This is not the post I meant write today.

If you know me at all, you may have heard that it has been a trying day. My family is exceptionally close. My siblings are my best friends. My younger brother is currently in the fall of his junior year at Georgetown University, double majoring in Arabic and Psychology. Last night he was arrested in Cairo for joining the protesters in Tahrir Square.

My family issued the following statement to Georgetown University’s newspaper earlier today:

To The Georgetown University Community,

First, we would like to thank everyone for your continued support for Derrik. Seeing the outpouring of love and concern from his friends at a school he cherishes has been valuable moral support for us. We are hopeful that Derrik will very soon be able to thank you himself.

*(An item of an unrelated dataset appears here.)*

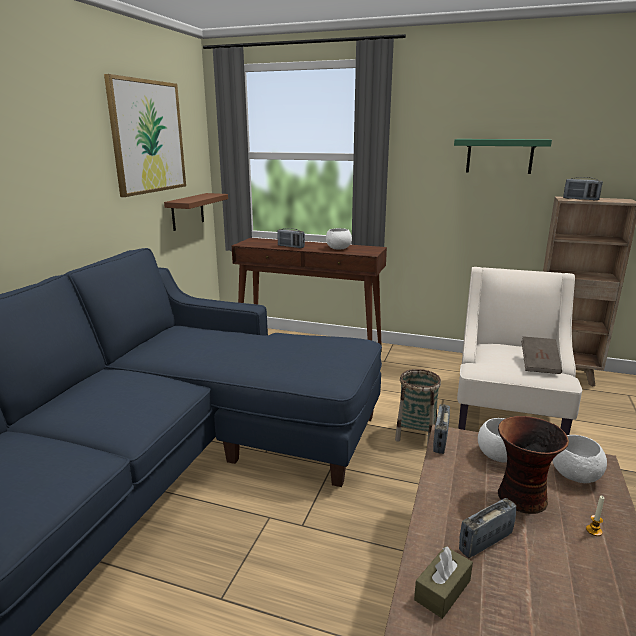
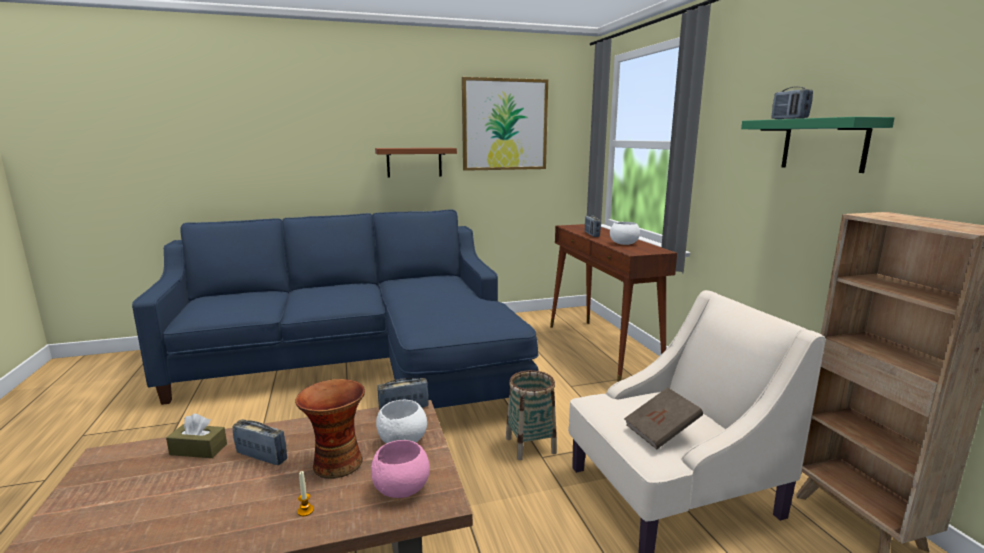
camera: 55 degrees right, 5 degrees down
(187, 211) = (548, 192): brown shelf -> brown shelf (414, 162)
(573, 475) = (401, 487): white bowl -> pink bowl
(580, 199) = (893, 218): radio -> radio (789, 119)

At present, we know very little about the situation, though we are in contact with The State Department. To that end, we would like to thank the people — many of whom from Georgetown — who made phone calls to help bring attention to this situation.

We thank you again for your continued support while we hope for his prompt return home to us.

Sincerely,

The Sweeney Family

I would like to add to that my endless thanks to everyone on Twitter and Facebook who has been diligent in getting the word out. I can’t really say how much it has actually accomplished, but it made me feel a little less alone. I sit here, thousands of miles from anyone in my family, and I am scared. I am scared for my brother and more terrified still by the idea that this can be no more than an insignificant fraction of the abject terror he is surely feeling right now.

He’s my baby brother and one of my very best friends. Some of my best memories, my best stories, are the ones that I’ve had with him. When we were little kids we used to joke that we were twins falsely separated by a few years. (Or maybe that was mostly just me, disrupting the natural order of older/younger sibling admiration.) When I go on big adventures, he is the first person I want to invite. He is absolutely brilliant, witty, and at the risk of employing cliches, simply loves life. He is the ultimate champion of positive thinking; he simply will not stand for the idea that any of us lack autonomy in our own lives and circumstances. Can you imagine living with such a powerful and wonderful force as your younger sibling?

As I sit here, shaking, nauseous, in shock, intermittently crying, and a thousand other things, my heart goes out to the families of the other two boys detained alongside my brother. My thoughts are with everyone suffering through the violence in Cairo right now. I wish I knew how to send you more than thoughts.

To everyone else, again, my family and I thank you for your support.